START Passage provided

- Interactive map of Thanh An
- Coordinates: 11°13′23″N 106°23′34″E﻿ / ﻿11.22306°N 106.39278°E
- Country: Vietnam
- Municipality: Ho Chi Minh City
- Established: June 16, 2025

Area
- • Total: 52.79 sq mi (136.72 km^{2})

Population (2024)
- • Total: 25,324
- • Density: 479.73/sq mi (185.23/km^{2})
- Time zone: UTC+07:00 (Indochina Time)
- Administrative code: 25807

= Thanh An, Ho Chi Minh City =

Thanh An (Vietnamese: Xã Thanh An) is a commune of Ho Chi Minh City, Vietnam. It is one of the 168 new wards, communes and special zones of the city following the reorganization in 2025.

==History==
On June 16, 2025, the National Assembly Standing Committee issued Resolution No. 1685/NQ-UBTVQH15 on the arrangement of commune-level administrative units of Ho Chi Minh City in 2025 (effective from June 16, 2025). Accordingly, the entire land area and population of Thanh An commune and part of Thanh Tuyền, An Lập, Định Hiệp communes of the former Dầu Tiếng district will be integrated into a new commune named Thanh An (Clause 145, Article 1).

END Passage provided
START Given information

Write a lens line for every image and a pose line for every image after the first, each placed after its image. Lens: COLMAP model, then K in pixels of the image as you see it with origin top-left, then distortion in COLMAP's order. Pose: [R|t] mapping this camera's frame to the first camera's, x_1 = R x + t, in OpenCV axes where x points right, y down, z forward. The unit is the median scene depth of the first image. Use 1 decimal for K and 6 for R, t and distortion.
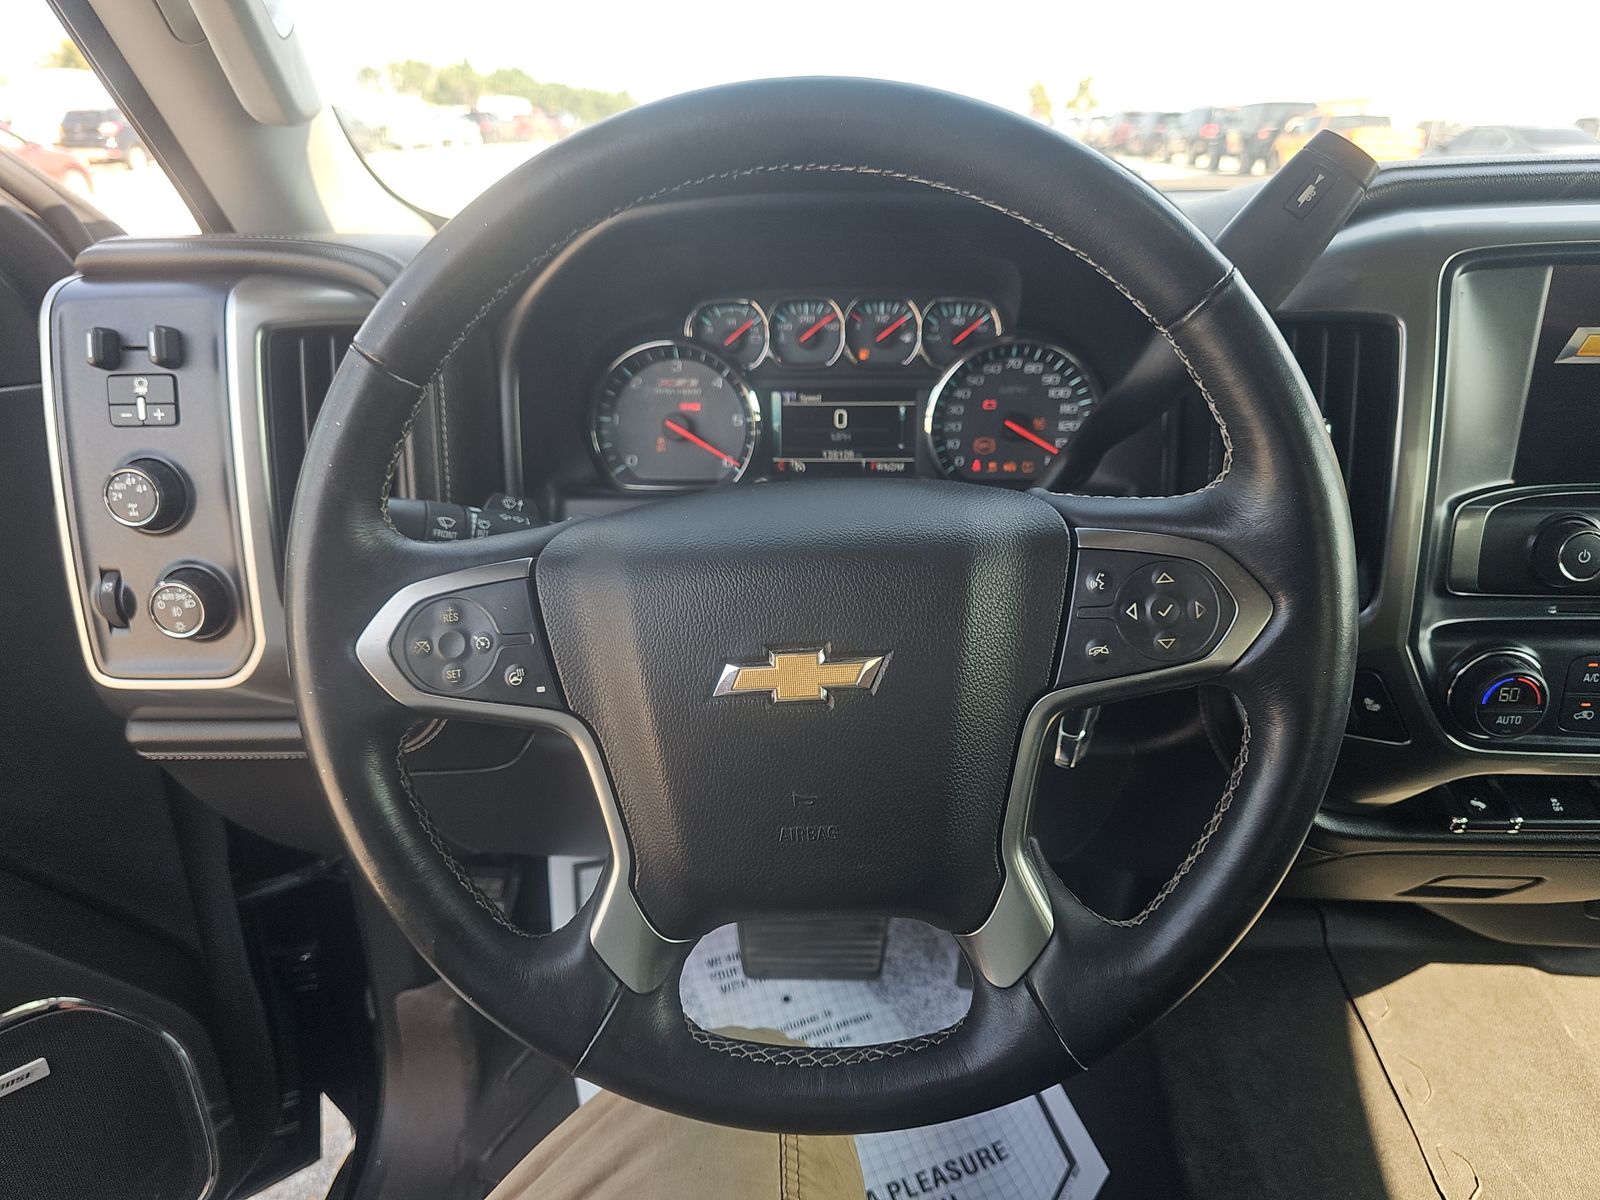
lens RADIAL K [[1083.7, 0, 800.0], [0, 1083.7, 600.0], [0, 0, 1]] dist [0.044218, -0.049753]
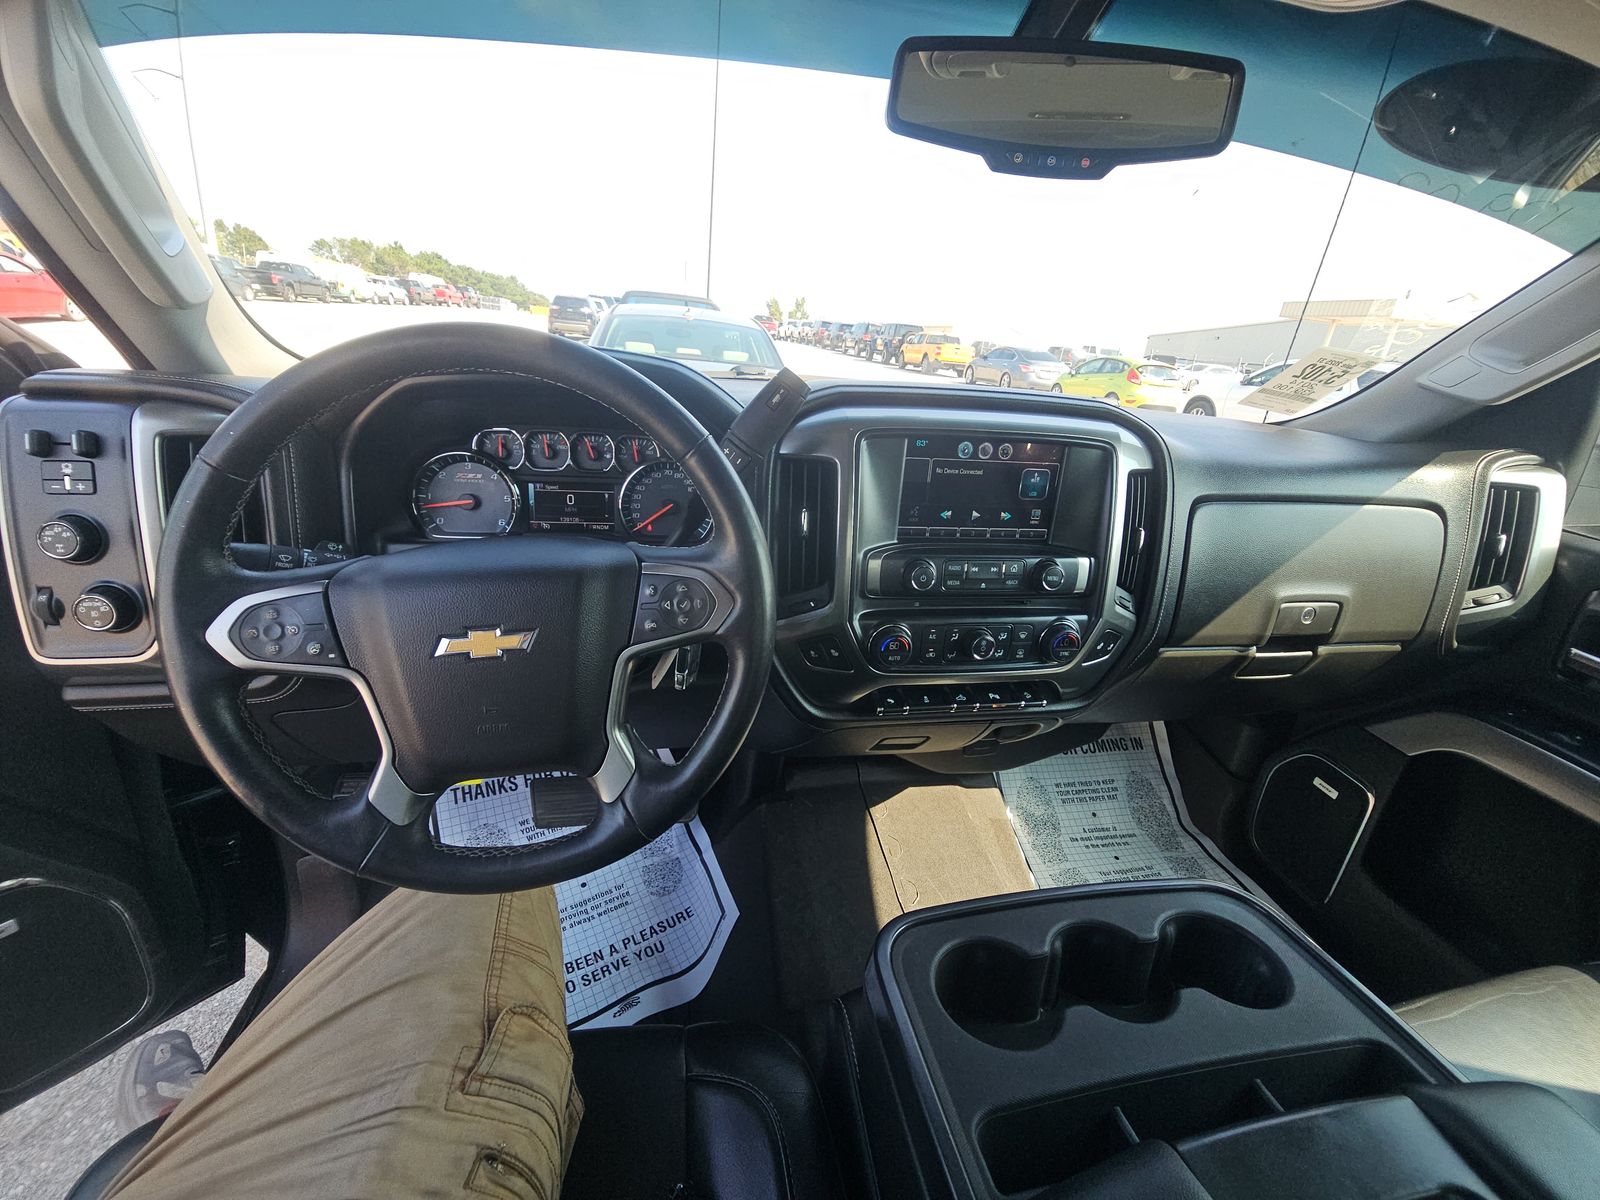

END Given information

Exercise: What total area does the Thanh An article give for the commune? The listing has no connection to the Thanh An article.

Exercise result: 52.79 sq mi (136.72 km²)